E la mancanza di una stabile impalcatura contabile dovrebbe costringere Palazzo Chigi a optare per la presentazione delle sole linee d’indirizzo dell’intervento sul cuneo nel Consiglio dei ministri di oggi rinviando alle prossime settimane il varo vero e proprio del provvedimento.
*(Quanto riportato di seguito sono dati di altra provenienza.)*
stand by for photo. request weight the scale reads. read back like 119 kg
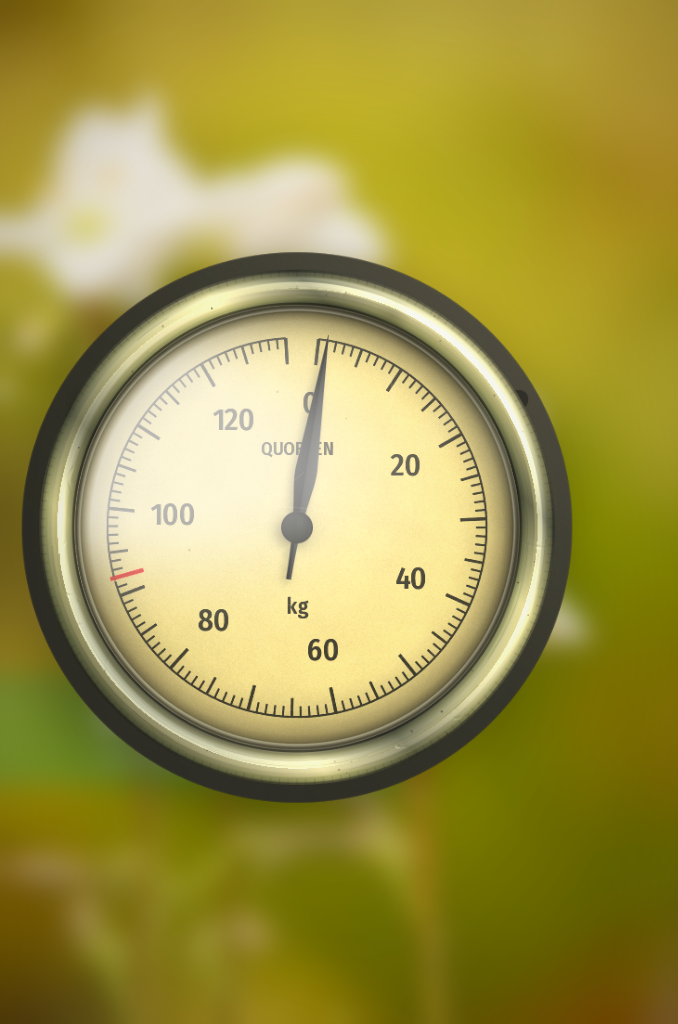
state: 1 kg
Dalla Presidenza del Consiglio si getta acqua sul fuoco e si sparge ottimismo. Lo stesso viceministro dell’Economia, Enrico Morando, assicura: il nodo coperture «è sostanzialmente risolto». A palazzo Chigi sono certi di aver individuato risorse per 20 miliardi, metà delle quali subito utilizzabili. Il pilastro su cui costruire l’operazione taglia-cuneo resta il piano di spending review consegnato, con tanto di proposte d’intervento, ieri dal Commissario straordinario, Carlo Cottarelli, all’apposito Comitato interministeriale presieduto dal premier stesso.
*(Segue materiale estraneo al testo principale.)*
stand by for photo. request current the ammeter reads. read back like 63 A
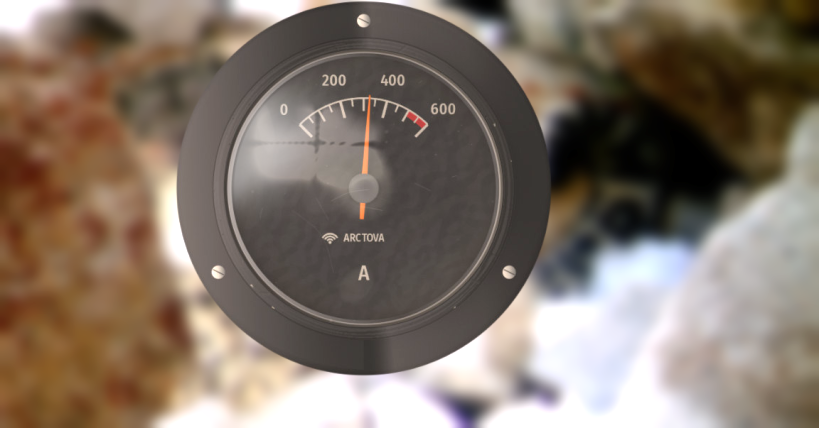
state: 325 A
Un piano che garantirebbe la possibilità di recuperare 7 miliardi nel 2014: un terzo dal rafforzamento del metodo Consip, circa 500 milioni dalla stretta sulla dirigenza pubblica (stipendi compresi), e il resto intervenendo su consulenze, auto blu, costi della politica, razionalizzazione delle spese della Difesa, riordino degli incentivi alle imprese e giro di vite su enti inutili e società partecipate. Tre miliardi, secondo Palazzo Chigi, potrebbero arrivare dalla minor spesa per interessi legata all’effetto spread, 2 miliardi dall’operazione sul rientro dei capitali, 1,6 miliardi dalla maggior Iva derivante dal pagamento di tutti i debiti della Pa nei confronti delle imprese. E 6,4 miliardi facendo salire subito l’asticella del rapporto deficit-Pil dal 2,6% al 3 per cento. Un’ipotesi, quest’ultima, che non è vista di buon occhio da Bruxelles e neppure dal ministro dell’Economia, Pier Carlo Padoan. Che non intende mettere in nessun modo a repentaglio il tetto del 3%, come ha annunciato il 6 marzo al Sole 24 Ore. Una valutazione condivisa dal Quirinale. E così all’Economia si continua nella ricerca di misure per puntellare le coperture.
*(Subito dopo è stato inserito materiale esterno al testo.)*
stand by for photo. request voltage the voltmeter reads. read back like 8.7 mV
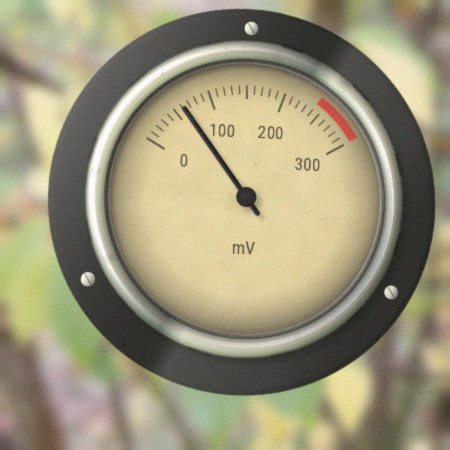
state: 60 mV
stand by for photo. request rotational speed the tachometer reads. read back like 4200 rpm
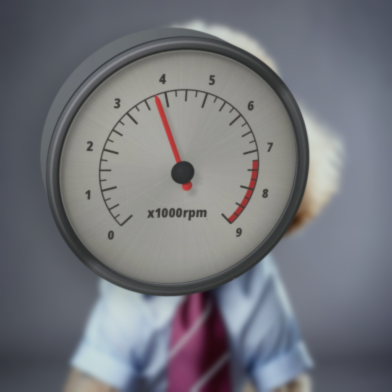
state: 3750 rpm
Anche alcune delle altre opzioni di copertura individuate a palazzo Chigi non sembrano convincere i tecnici di via XX settembre. A cominciare da quella sulla maggiore Iva dai pagamenti dei debiti della Pa a causa dei tempi lunghi dell’operazione dovuti alla scelta dello stesso Governo di procedere con un disegno di legge, anche per effetto dei vincoli di Bruxelles. Anche la dote della minor spesa da interessi legata all’effetto spread non potrebbe essere utilizzata in tempi brevi visto che andrebbe calcolata a consuntivo. Complicata pure l’utilizzazione delle risorse dell’operazione di rientro dei capitali dai paradisi fiscali originariamente prevista da un decreto legge che, giunto a passo dalla scadenza, è stato ora “declassato” a proposta di legge. Non solo: sull’utilizzazione a fini di copertura delle risorse provenienti da interventi una tantum anti-evasione Bruxelles e la Corte dei conti hanno espresso a più riprese molte perplessità.

La ricerca di nuove fonti di copertura allunga così l’elenco che dal Tesoro vengono invaiate a Palazzo Chigi.

Nel menù delle misure possibili, dopo l’eventuale taglio agli acquisti dei caccia F-35, che sembra aver perso quota, avrebbe fatto capolino anche un taglio in versione lineare dell’1% alle retribuzioni dei dipendenti pubblici. Un’ipotesi però subito accantonata mentre si starebbero ancora valutando quelle su una stretta delle pensioni di reversibilità e delle indennità di accompagnamento per le fasce di reddito medio-alte. Non manca una carta di riserva: la rimodulazione della tassazione sulle rendite finanziarie.